SQL Join question

Mark Smith Mark_Smith at cpe.umanitoba.ca
Sun Jun 22 09:55:43 EDT 2014


John Craig-4 wrote
> I really should have started with '0, field2' in the example below - 
> assuming field 1 is the primary key..
>> If you have an auto incrementing primary key 'id' as the first field 
>> in both tables...
>> INSERT INTO tableA SELECT 0, field1, field2, field3, etc...  FROM tableB
>>

Hi John, good guess on field1 being an auto incrementing primary key. If you
don't mind me asking,what does the leading '0' in your insert statement
select?

This discussion btw, reminds me that I have another problem. We started out
in a pilot collecting data on one iPad when the volume increased to the
point where a second unit was required. There are 3 tables in the database
and they are all linked on the auto incrementing primary key in table 1 (ie.
table 1 holds the primary key that links all 3 tables).

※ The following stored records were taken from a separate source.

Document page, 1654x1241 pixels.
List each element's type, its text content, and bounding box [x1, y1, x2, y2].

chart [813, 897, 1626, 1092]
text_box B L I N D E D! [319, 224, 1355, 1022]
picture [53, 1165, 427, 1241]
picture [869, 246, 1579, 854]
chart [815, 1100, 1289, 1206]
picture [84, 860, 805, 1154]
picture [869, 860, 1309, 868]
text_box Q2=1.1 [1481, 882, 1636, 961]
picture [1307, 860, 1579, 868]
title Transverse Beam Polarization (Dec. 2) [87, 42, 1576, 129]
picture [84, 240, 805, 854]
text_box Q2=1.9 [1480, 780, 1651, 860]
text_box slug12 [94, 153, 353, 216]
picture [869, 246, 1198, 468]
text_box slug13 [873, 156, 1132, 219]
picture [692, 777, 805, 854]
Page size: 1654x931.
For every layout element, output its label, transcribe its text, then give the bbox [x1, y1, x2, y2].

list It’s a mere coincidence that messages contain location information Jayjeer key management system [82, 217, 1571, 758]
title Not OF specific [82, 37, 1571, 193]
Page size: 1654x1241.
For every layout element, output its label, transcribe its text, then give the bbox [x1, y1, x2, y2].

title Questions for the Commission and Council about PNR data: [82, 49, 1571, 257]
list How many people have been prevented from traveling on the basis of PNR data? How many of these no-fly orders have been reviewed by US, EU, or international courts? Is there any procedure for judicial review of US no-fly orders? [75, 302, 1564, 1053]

With 2 iPads in the
field I now have duplicate primary keys (1 set on each iPad). I never did
resolve how to make the primary keys unique across devices and would welcome
suggestions on how to do that. At present what I think I will do is just
export these files into excel and add a column with a device name to
distinguish the two sets and then combine then into 1 set of files (using
excel, or cut and past… total volumes are actually quite low it just took
time to enter the data which is why they ended up needing two iPads).